## Task instructions
Return every line of the data below, exactly.

Dataset section Start Marker

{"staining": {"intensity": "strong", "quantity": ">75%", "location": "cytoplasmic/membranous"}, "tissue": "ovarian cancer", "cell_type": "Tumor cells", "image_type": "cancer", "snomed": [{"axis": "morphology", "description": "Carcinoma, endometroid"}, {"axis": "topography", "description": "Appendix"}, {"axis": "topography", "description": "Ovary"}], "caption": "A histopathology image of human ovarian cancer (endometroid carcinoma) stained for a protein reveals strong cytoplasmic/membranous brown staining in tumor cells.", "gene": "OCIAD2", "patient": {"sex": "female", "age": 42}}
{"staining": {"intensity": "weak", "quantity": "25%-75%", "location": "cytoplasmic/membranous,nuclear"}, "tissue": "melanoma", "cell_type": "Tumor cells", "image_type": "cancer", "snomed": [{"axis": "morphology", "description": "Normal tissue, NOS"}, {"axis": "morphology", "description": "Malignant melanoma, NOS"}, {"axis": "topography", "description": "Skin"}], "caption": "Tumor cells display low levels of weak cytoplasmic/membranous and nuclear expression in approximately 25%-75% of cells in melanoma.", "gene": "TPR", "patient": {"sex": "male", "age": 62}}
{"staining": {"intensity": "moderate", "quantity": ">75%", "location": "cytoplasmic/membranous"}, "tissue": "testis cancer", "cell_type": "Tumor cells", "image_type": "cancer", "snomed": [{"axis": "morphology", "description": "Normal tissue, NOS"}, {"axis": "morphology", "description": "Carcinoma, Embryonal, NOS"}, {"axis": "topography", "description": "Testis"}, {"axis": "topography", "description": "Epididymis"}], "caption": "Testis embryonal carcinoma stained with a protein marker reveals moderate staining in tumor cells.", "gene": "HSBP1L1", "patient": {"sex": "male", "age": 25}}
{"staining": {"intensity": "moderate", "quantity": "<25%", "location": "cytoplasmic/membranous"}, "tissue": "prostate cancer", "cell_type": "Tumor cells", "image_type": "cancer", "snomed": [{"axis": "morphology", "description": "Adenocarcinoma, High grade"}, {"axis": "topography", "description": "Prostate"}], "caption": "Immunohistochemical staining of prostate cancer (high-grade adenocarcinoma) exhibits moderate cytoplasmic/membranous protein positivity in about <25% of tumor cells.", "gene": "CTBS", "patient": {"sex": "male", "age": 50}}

Dataset section End Marker

## Response to this task
{"staining": {"intensity": "strong", "quantity": ">75%", "location": "cytoplasmic/membranous"}, "tissue": "ovarian cancer", "cell_type": "Tumor cells", "image_type": "cancer", "snomed": [{"axis": "morphology", "description": "Carcinoma, endometroid"}, {"axis": "topography", "description": "Appendix"}, {"axis": "topography", "description": "Ovary"}], "caption": "A histopathology image of human ovarian cancer (endometroid carcinoma) stained for a protein reveals strong cytoplasmic/membranous brown staining in tumor cells.", "gene": "OCIAD2", "patient": {"sex": "female", "age": 42}}
{"staining": {"intensity": "weak", "quantity": "25%-75%", "location": "cytoplasmic/membranous,nuclear"}, "tissue": "melanoma", "cell_type": "Tumor cells", "image_type": "cancer", "snomed": [{"axis": "morphology", "description": "Normal tissue, NOS"}, {"axis": "morphology", "description": "Malignant melanoma, NOS"}, {"axis": "topography", "description": "Skin"}], "caption": "Tumor cells display low levels of weak cytoplasmic/membranous and nuclear expression in approximately 25%-75% of cells in melanoma.", "gene": "TPR", "patient": {"sex": "male", "age": 62}}
{"staining": {"intensity": "moderate", "quantity": ">75%", "location": "cytoplasmic/membranous"}, "tissue": "testis cancer", "cell_type": "Tumor cells", "image_type": "cancer", "snomed": [{"axis": "morphology", "description": "Normal tissue, NOS"}, {"axis": "morphology", "description": "Carcinoma, Embryonal, NOS"}, {"axis": "topography", "description": "Testis"}, {"axis": "topography", "description": "Epididymis"}], "caption": "Testis embryonal carcinoma stained with a protein marker reveals moderate staining in tumor cells.", "gene": "HSBP1L1", "patient": {"sex": "male", "age": 25}}
{"staining": {"intensity": "moderate", "quantity": "<25%", "location": "cytoplasmic/membranous"}, "tissue": "prostate cancer", "cell_type": "Tumor cells", "image_type": "cancer", "snomed": [{"axis": "morphology", "description": "Adenocarcinoma, High grade"}, {"axis": "topography", "description": "Prostate"}], "caption": "Immunohistochemical staining of prostate cancer (high-grade adenocarcinoma) exhibits moderate cytoplasmic/membranous protein positivity in about <25% of tumor cells.", "gene": "CTBS", "patient": {"sex": "male", "age": 50}}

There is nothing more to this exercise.